Selected excerpt Block Start

Problems & Solutions

1. ESM/CJS conflict with fast-glob

// This doesn't work:
import { glob } from 'fast-glob'  // SyntaxError: Named export 'glob' not found

// Fix:
import pkg from 'fast-glob'
const { glob } = pkg

fast-glob exports internally as CommonJS — in an ESM module you have to use the default import and destructure.

2. Input images too large

Featured images are often high-resolution photos (6000×4000px, several MB). Embedded as base64 in the SVG string, Satori would work with a massive data blob. The toDataUrl function therefore scales before embedding — Satori always gets only a 1200×630px JPEG.

3. PNG output ~1.2MB

Satori → resvg outputs PNG. PNG is lossless — for photos that makes no sense. sharp(png).jpeg({ quality: 85 }) reduces a typical 1.2MB PNG to ~80-120KB JPEG. For social media thumbnails that’s the right trade-off.

4. Homepage missing OG image

The homepage has no content/posts/ file of its own — it’s content/_index.en.md and _index.de.md. The script had to resolve the output path correctly: no directory name yields index as the slug:

const slug = dir || 'index'

Hugo’s meta.html has an analogous edge case for the German homepage (/de instead of /de/index).

5. Domain badge invisible on bright photos

White text on a white background isn’t great design. The fix: a semi-transparent black pill as background — rgba(0,0,0,0.45) with borderRadius: 20. Looks good on dark and bright images alike.

Build Integration

In buildspec.yml the script runs as the first build step:

build:
  commands:
    - cd frontend
    - npm ci --omit=dev
    - node scripts/generate-og.mjs
    - hugo --minify

static/og/ is gitignored — images are generated fresh on every build. Hugo finds them via fileExists and links them directly, without any image processing of its own.

{{- $staticFile := printf "static/og%s.jpg" $relPath -}}
{{- if fileExists $staticFile -}}
  {{- $ogImage = printf "/og%s.jpg" $relPath | absURL -}}
{{- end -}}

absURL is critical: WhatsApp and other crawlers need an absolute URL — https://aws-sensei.cloud/og/... instead of /og/....

The Result

Hugo V1 worked — images were delivered and were small. The problem was the design: split layout, no bold, static, six asset files to maintain.

Satori without sharp: ~1.2MB PNG per image. Too large, but fixable. With sharp compression: ~100KB JPEG — smaller than the old Hugo images, better design.

If you put effort into choosing a fitting featured image for every post, that image should also show up in the OG preview. It’s the simplest improvement with the biggest visual impact.

Selected excerpt Block End
Extracted information Block Start

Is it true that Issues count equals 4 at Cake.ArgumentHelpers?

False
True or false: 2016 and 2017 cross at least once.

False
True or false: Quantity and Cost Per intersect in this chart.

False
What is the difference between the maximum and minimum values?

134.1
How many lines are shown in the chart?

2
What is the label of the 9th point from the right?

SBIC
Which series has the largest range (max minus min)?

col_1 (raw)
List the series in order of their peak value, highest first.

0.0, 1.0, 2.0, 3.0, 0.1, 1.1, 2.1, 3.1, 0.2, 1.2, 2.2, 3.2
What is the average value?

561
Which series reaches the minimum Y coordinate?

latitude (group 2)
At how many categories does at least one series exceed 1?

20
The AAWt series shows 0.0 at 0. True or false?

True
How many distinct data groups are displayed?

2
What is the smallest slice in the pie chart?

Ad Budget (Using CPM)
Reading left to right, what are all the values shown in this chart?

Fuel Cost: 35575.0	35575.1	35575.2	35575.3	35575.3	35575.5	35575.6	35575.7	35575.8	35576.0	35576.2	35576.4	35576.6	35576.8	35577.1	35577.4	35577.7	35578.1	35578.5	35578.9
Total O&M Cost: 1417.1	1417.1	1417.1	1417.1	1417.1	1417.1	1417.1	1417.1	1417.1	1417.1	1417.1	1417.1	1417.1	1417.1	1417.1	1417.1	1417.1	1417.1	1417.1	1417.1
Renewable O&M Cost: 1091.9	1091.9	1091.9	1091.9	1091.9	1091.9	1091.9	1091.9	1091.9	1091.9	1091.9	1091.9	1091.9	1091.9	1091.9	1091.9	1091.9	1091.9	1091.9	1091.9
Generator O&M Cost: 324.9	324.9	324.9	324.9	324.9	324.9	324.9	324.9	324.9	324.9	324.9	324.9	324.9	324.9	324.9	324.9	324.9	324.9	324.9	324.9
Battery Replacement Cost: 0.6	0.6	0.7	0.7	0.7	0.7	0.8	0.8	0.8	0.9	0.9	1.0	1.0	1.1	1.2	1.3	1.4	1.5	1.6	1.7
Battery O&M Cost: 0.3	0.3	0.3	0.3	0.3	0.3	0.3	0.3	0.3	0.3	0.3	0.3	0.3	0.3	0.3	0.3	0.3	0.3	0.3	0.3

Extracted information Block End

Required action: Reproduce the passage of the OG image write-up between "Satori without sharp: ~1.2MB" and "images, better design.", inclusive.

Response:
Satori without sharp: ~1.2MB PNG per image. Too large, but fixable. With sharp compression: ~100KB JPEG — smaller than the old Hugo images, better design.